- [INSTRUCTIONS FOR THE TASK]:
Copy the listing exactly, leaving out every picture.
····················
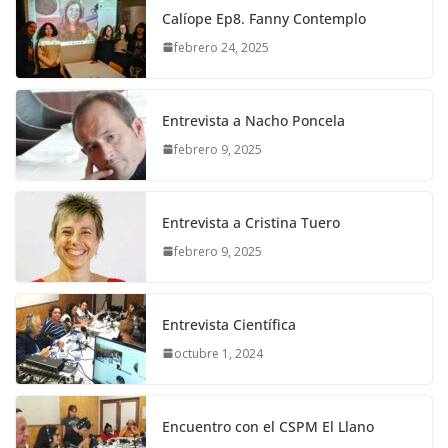
Calíope Ep8. Fanny Contemplo
febrero 24, 2025
Entrevista a Nacho Poncela
febrero 9, 2025
Entrevista a Cristina Tuero
febrero 9, 2025
Entrevista Científica
octubre 1, 2024
Encuentro con el CSPM El Llano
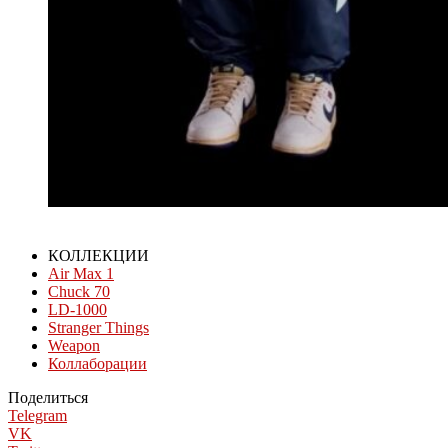
КОЛЛЕКЦИИ
Air Max 1
Chuck 70
LD-1000
Stranger Things
Weapon
Коллаборации
Поделиться
Telegram
VK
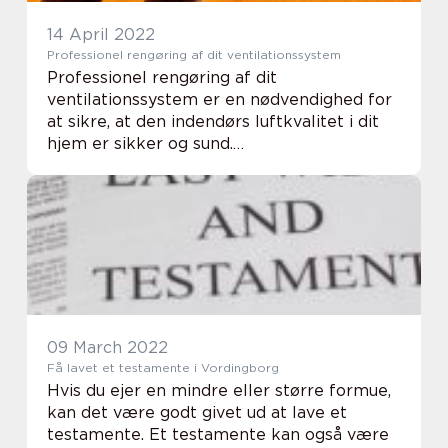
14 April 2022
Professionel rengøring af dit ventilationssystem
Professionel rengøring af dit
ventilationssystem er en nødvendighed for
at sikre, at den indendørs luftkvalitet i dit
hjem er sikker og sund.
Ventilationssystemer er designet til at
fjerne uønskede forurenende stoffer fra
luften, men det kan de kun g...
09 March 2022
Få lavet et testamente i Vordingborg
Hvis du ejer en mindre eller større formue,
kan det være godt givet ud at lave et
testamente. Et testamente kan også være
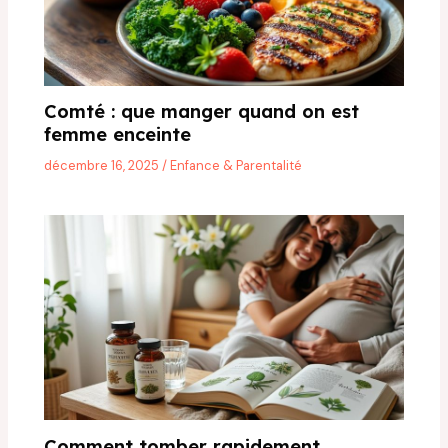
Comté : que manger quand on est
femme enceinte
décembre 16, 2025
/
Enfance & Parentalité
Comment tomber rapidement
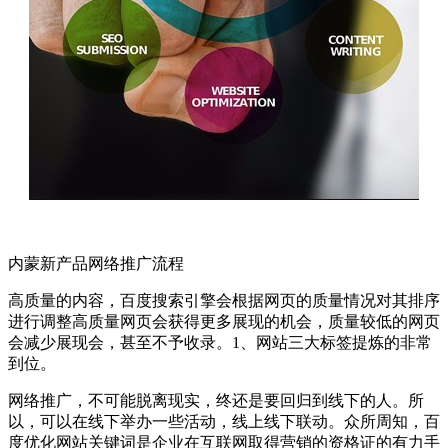
内蒙新产品网络推广流程
高质量的内容，百度搜索引擎会根据网页的质量情况对其排序
进行调整高质量网页会获得更多展现的机会，质量较低的网页
会减少展现会，甚至不予收录。1、网站三大标签提炼的非常
到位。
网络推广，不可能脱离现实，终还是要回归到线下的人。所
以，可以在线下举办一些活动，线上线下联动。众所周知，百
度优化网站关键词是企业在互联网取得营销的资格证的有力手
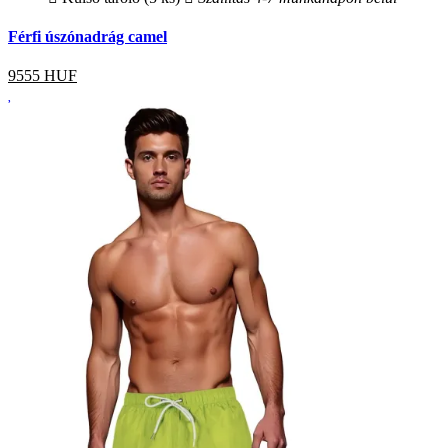
Férfi úszónadrág camel
9555
HUF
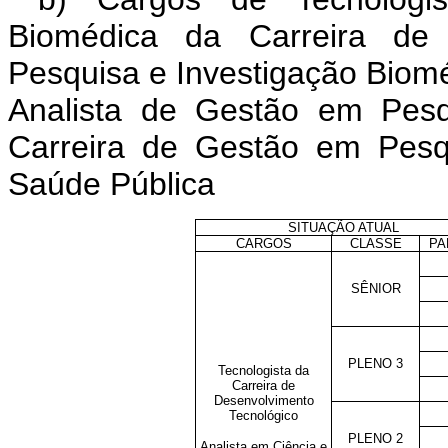
Biomédica da Carreira de 
Pesquisa e Investigação Biom
Analista de Gestão em Pesq
Carreira de Gestão em Pesq
Saúde Pública
SITUAÇÃO ATUAL
CARGOS
CLASSE
PA
SÊNIOR
PLENO 3
Tecnologista da
Carreira de
Desenvolvimento
Tecnológico
PLENO 2
Analista em Ciência e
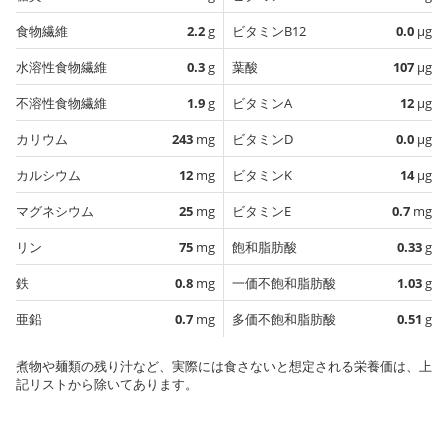
食物繊維
2.2
g
ビタミンB12
0.0
µg
水溶性食物繊維
0.3
g
葉酸
107
µg
不溶性食物繊維
1.9
g
ビタミンA
12
µg
カリウム
243
mg
ビタミンD
0.0
µg
カルシウム
12
mg
ビタミンK
14
µg
マグネシウム
25
mg
ビタミンE
0.7
mg
リン
75
mg
飽和脂肪酸
0.33
g
鉄
0.8
mg
一価不飽和脂肪酸
1.03
g
亜鉛
0.7
mg
多価不飽和脂肪酸
0.51
g
煮物や麺類の残り汁など、実際には食さないと想定される栄養価は、上
記リストから除いてあります。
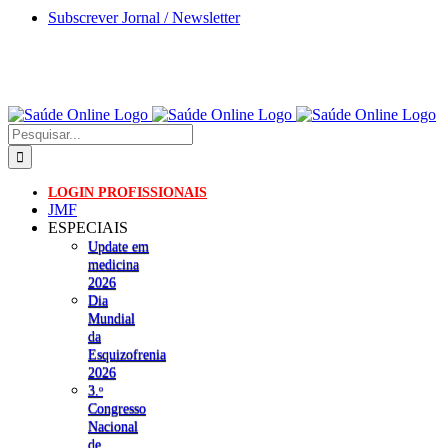
Skip
Subscrever Jornal / Newsletter
to
content
Pesquisar
LOGIN PROFISSIONAIS
JMF
ESPECIAIS
Update em
medicina
2026
Dia
Mundial
da
Esquizofrenia
2026
3.ᵒ
Congresso
Nacional
de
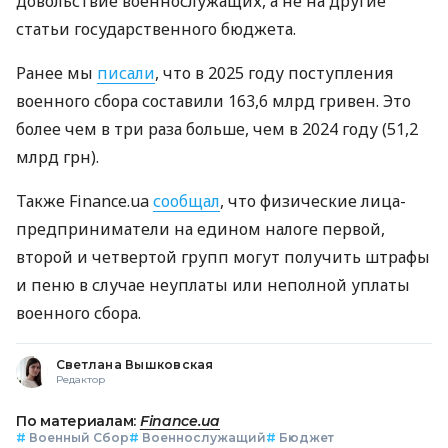
довольствие военнослужащих, а не на другие
статьи государственного бюджета.
Ранее мы
писали
, что в 2025 году поступления
военного сбора составили 163,6 млрд гривен. Это
более чем в три раза больше, чем в 2024 году (51,2
млрд грн).
Также Finance.ua
сообщал
, что физические лица-
предприниматели на едином налоге первой,
второй и четвертой групп могут получить штрафы
и пеню в случае неуплаты или неполной уплаты
военного сбора.
Светлана Вышковская
Редактор
По материалам:
Finance.ua
#
Военный Сбор
#
Военнослужащий
#
Бюджет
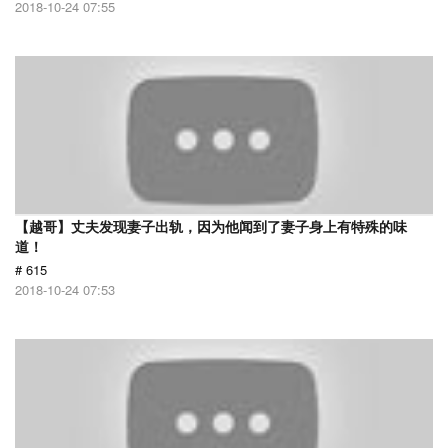
2018-10-24 07:55
【越哥】丈夫发现妻子出轨，因为他闻到了妻子身上有特殊的味
道！
# 615
2018-10-24 07:53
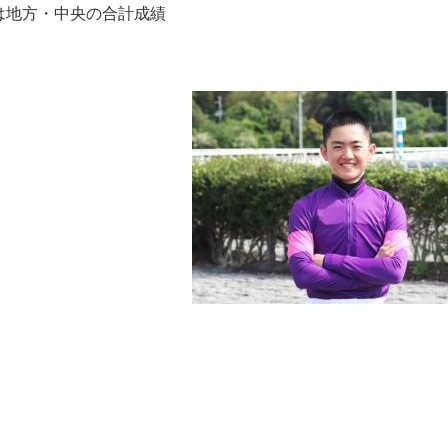
地方・中央の合計成績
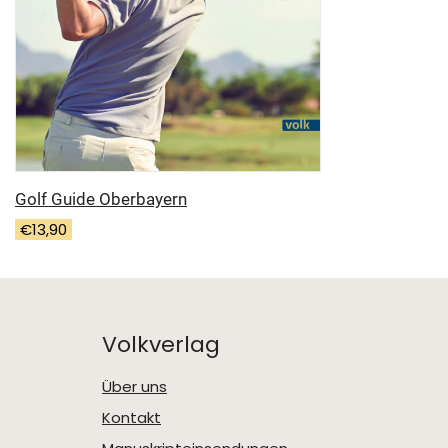
Golf Guide Oberbayern
€
13,90
Volkverlag
Über uns
Kontakt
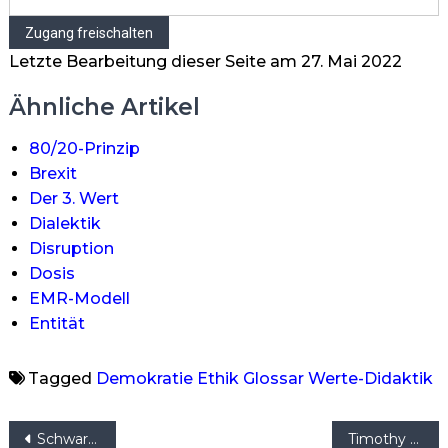
Letzte Bearbeitung dieser Seite am 27. Mai 2022
Ähnliche Artikel
80/20-Prinzip
Brexit
Der 3. Wert
Dialektik
Disruption
Dosis
EMR-Modell
Entität
Tagged
Demokratie
Ethik
Glossar
Werte-Didaktik
Beitragsnavigation
Schwarmintelligenz
Timothy Gallwey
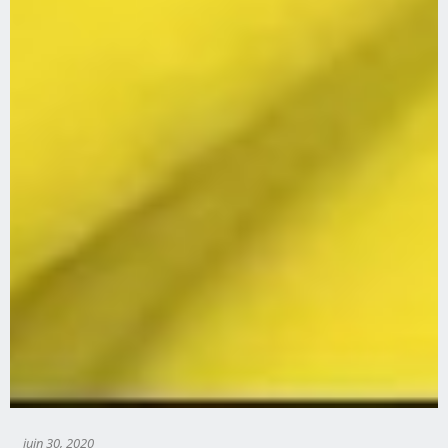
juin 30, 2020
····················
- [RESPONSE]:
Calíope Ep8. Fanny Contemplo
febrero 24, 2025
Entrevista a Nacho Poncela
febrero 9, 2025
Entrevista a Cristina Tuero
febrero 9, 2025
Entrevista Científica
octubre 1, 2024
Encuentro con el CSPM El Llano
КОЛЛЕКЦИИ
Air Max 1
Chuck 70
LD-1000
Stranger Things
Weapon
Коллаборации
Поделиться
Telegram
VK
14 April 2022
Professionel rengøring af dit ventilationssystem
Professionel rengøring af dit
ventilationssystem er en nødvendighed for
at sikre, at den indendørs luftkvalitet i dit
hjem er sikker og sund.
Ventilationssystemer er designet til at
fjerne uønskede forurenende stoffer fra
luften, men det kan de kun g...
09 March 2022
Få lavet et testamente i Vordingborg
Hvis du ejer en mindre eller større formue,
kan det være godt givet ud at lave et
testamente. Et testamente kan også være
Comté : que manger quand on est
femme enceinte
décembre 16, 2025
/
Enfance & Parentalité
Comment tomber rapidement
内蒙新产品网络推广流程
高质量的内容，百度搜索引擎会根据网页的质量情况对其排序
进行调整高质量网页会获得更多展现的机会，质量较低的网页
会减少展现会，甚至不予收录。1、网站三大标签提炼的非常
到位。
网络推广，不可能脱离现实，终还是要回归到线下的人。所
以，可以在线下举办一些活动，线上线下联动。众所周知，百
度优化网站关键词是企业在互联网取得营销的资格证的有力手
Férfi úszónadrág camel
9555
HUF
Biomédica da Carreira de 
Pesquisa e Investigação Biom
Analista de Gestão em Pesq
Carreira de Gestão em Pesq
Saúde Pública
SITUAÇÃO ATUAL
CARGOS
CLASSE
PA
SÊNIOR
PLENO 3
Tecnologista da
Carreira de
Desenvolvimento
Tecnológico
PLENO 2
Analista em Ciência e
食物繊維
2.2
g
ビタミンB12
0.0
µg
水溶性食物繊維
0.3
g
葉酸
107
µg
不溶性食物繊維
1.9
g
ビタミンA
12
µg
カリウム
243
mg
ビタミンD
0.0
µg
カルシウム
12
mg
ビタミンK
14
µg
マグネシウム
25
mg
ビタミンE
0.7
mg
リン
75
mg
飽和脂肪酸
0.33
g
鉄
0.8
mg
一価不飽和脂肪酸
1.03
g
亜鉛
0.7
mg
多価不飽和脂肪酸
0.51
g
煮物や麺類の残り汁など、実際には食さないと想定される栄養価は、上
記リストから除いてあります。
Skip
Subscrever Jornal / Newsletter
to
content
Pesquisar
LOGIN PROFISSIONAIS
JMF
ESPECIAIS
Update em
medicina
2026
Dia
Mundial
da
Esquizofrenia
2026
3.ᵒ
Congresso
Nacional
de
довольствие военнослужащих, а не на другие
статьи государственного бюджета.
Ранее мы
писали
, что в 2025 году поступления
военного сбора составили 163,6 млрд гривен. Это
более чем в три раза больше, чем в 2024 году (51,2
млрд грн).
Также Finance.ua
сообщал
, что физические лица-
предприниматели на едином налоге первой,
второй и четвертой групп могут получить штрафы
и пеню в случае неуплаты или неполной уплаты
военного сбора.
Светлана Вышковская
Редактор
По материалам:
Finance.ua
#
Военный Сбор
#
Военнослужащий
#
Бюджет
2018-10-24 07:55
【越哥】丈夫发现妻子出轨，因为他闻到了妻子身上有特殊的味
道！
# 615
2018-10-24 07:53
地方・中央の合計成績
Golf Guide Oberbayern
€
13,90
Volkverlag
Über uns
Kontakt
Letzte Bearbeitung dieser Seite am 27. Mai 2022
Ähnliche Artikel
80/20-Prinzip
Brexit
Der 3. Wert
Dialektik
Disruption
Dosis
EMR-Modell
Entität
Tagged
Demokratie
Ethik
Glossar
Werte-Didaktik
Beitragsnavigation
Schwarmintelligenz
Timothy Gallwey
juin 30, 2020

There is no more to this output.